Honest people
I haven't written any documents for a long time. Today I will summarize some of my previous experiences on reverse analysis. I am still idle (this article does not contain any new technologies, I just want to sum up the knowledge from all parties and my own experiences, so you don't have to read it ).
I think the essence of software security defense is the struggle between analysis and anti-analysis. No matter how advanced the security technology is, once the intent of the Code is mastered by the analysts, there is no security. For faster analysis programs, you must not only understand a variety of software protection measures, but also have a clearer understanding of reverse analysis technology. The following is a brief introduction to my experience in reverse engineering.
In my opinion, reverse analysis can be divided into three aspects: code structure, data structure, and operation. The following is a detailed description (limited by space, the following is only an outline model, details can be found on the Internet ).
Note: The processing logic of the Debug and Release versions is the same, so there is no special distinction below. However, the implementation method is quite different. I am still exploring many Release version code processing methods, so I will not write it.
I. code structure.
The code structure determines the execution process and data trend of the program. First, understand the code structure of the program, and outline the framework of the entire program. Next we will describe each part. It can effectively improve the reverse speed. Code structure analysis includes the following points:
1. Comparison operation.
A. Comparison of signed numbers.
B. Comparison of unsigned numbers.
C. condition codes (I cannot remember the combination of various condition codes.
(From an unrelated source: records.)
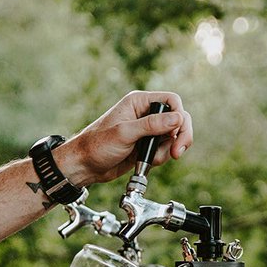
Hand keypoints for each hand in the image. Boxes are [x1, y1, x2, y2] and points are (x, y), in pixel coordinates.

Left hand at [57, 91, 193, 186]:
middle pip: (178, 119)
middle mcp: (145, 113)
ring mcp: (147, 130)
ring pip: (173, 136)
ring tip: (152, 159)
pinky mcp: (147, 145)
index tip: (176, 134)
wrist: (85, 166)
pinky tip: (148, 162)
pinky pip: (165, 149)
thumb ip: (151, 125)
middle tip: (177, 152)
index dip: (179, 116)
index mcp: (139, 102)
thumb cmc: (97, 145)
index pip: (172, 101)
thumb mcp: (125, 133)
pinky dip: (162, 157)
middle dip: (180, 136)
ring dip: (168, 150)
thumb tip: (177, 118)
You can column them into tables for query. Usually, there is not much to use, unless you need to precisely restore the Code ).
2. Condition branch.
A. single branch condition (if ).
B. Double branch condition (if-else ).
C. Switch condition.
D. Combine conditions.
E. Perform pure arithmetic operations to implement logical branches (for more information about condition code judgment after calculation, see the third edition of encryption and decryption ).
F. SETcc ).
G. Conditional transmission command (CMOVcc ).
3. Loop.
A. Execute A loop (do-while) first ).
B. then execute the loop (for/while ).
C. Loop Control and break/continue.
4. functions.
A. Fast identification of function calls and functions.
B. Call conventions.
C. parameter transfer method.
D. Stack balancing.
E. Export and Import functions.
5. code optimization.
A. Code speed optimization.
B. code size optimization.
Ii. data structure.
After the code structure is identified and the entire code framework is outlined, the next step is to identify various data structures in the program. For example, the program is a big tree, and now we have branches. What we need to do is add leaves. The data structure analysis is divided into the following points.
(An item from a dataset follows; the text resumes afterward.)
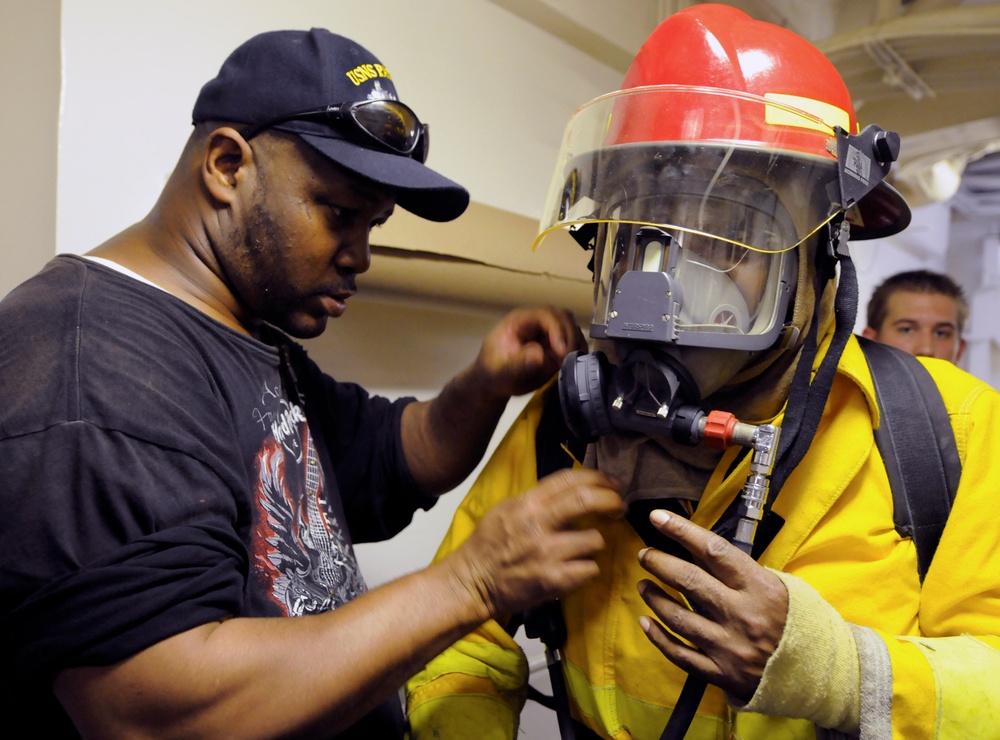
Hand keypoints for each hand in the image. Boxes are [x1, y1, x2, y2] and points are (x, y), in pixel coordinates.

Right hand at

1. Stack (the stack usage of Debug and Release is quite different ).
2. Global variables.
3. Local variables.
A. Recognition of local variables in the stack.
B. register variables.
4. Import and export variables.
5. constants.
6. array.
A. Simple array.
B. Multi-dimensional array.
7. struct and consortium.
8. linked list.
A. One-way linked list.
B. Two-way linked list.
C. Circular linked list.
D. Binary Tree.
E. I have never reversed high-level linked lists such as graphs. Here is just a description of the concept.
9. Class.
I am not very familiar with restoring the class of the Release version program. Analysis of unused Class Members of the Release version is still being explored.
A. member variables.
B. Common member functions (it is easy to confuse with the default constructor of the compiler ).
C. virtual function table and inheritance derivation.
D. Identify the relationship between classes by using constructors.
E. destructor.
F. Scope of the class.
3. operation.
After the data structure is identified, the branches and leaves of the program tree are available, but the tree is still not active. Computation closely integrates data structures and code structures like blood. After the computation is completed, this tree is a living tree that can complete various life activities. I mainly divide computing analysis into the following points.
1. logical operation.
2. Data type conversion.
A. Zero scaling.
B. symbol extension.
3. floating point operation.
A. data format.
B. FPU register.
C. floating point operation.
4. Integer Operation.
A. addition and subtraction.
B. multiplication and division.
C. modulo operation.
D. 16 and 32-bit operations.
E. Big number calculation.
5. Flag position.
A. Overflow flag (CF/).
B. Zero sign position (ZF ).
C. symbol flag (SF ).
D. Parity flag (PF ).
6. code optimization and identification of operations.
Of course, the real reverse code analysis will never be rigid in the above order, but it will be used flexibly. The above is purely the basis. After all these are mastered, the reverse speed of the code will be significantly improved. This knowledge can be organized in the brain to quickly locate the desired part just like a book's directory (everyone's way of thinking is different, and I don't know how others think faster ).
The above framework is also a learning process of my own. It seems similar to program design. I learned how to use various processing methods of C and C ++ programs to turn around 1.1 points. After learning it all over, I naturally have a simple framework. I Think reverse analysis is the foundation. If you are familiar with it, you can speed up the learning progress in other aspects, such: vulnerability Analysis and shell analysis. When cutting firewood without mistake. This article aims to inspire others and hope that some experts can provide me with some restoration experiences on the Release class.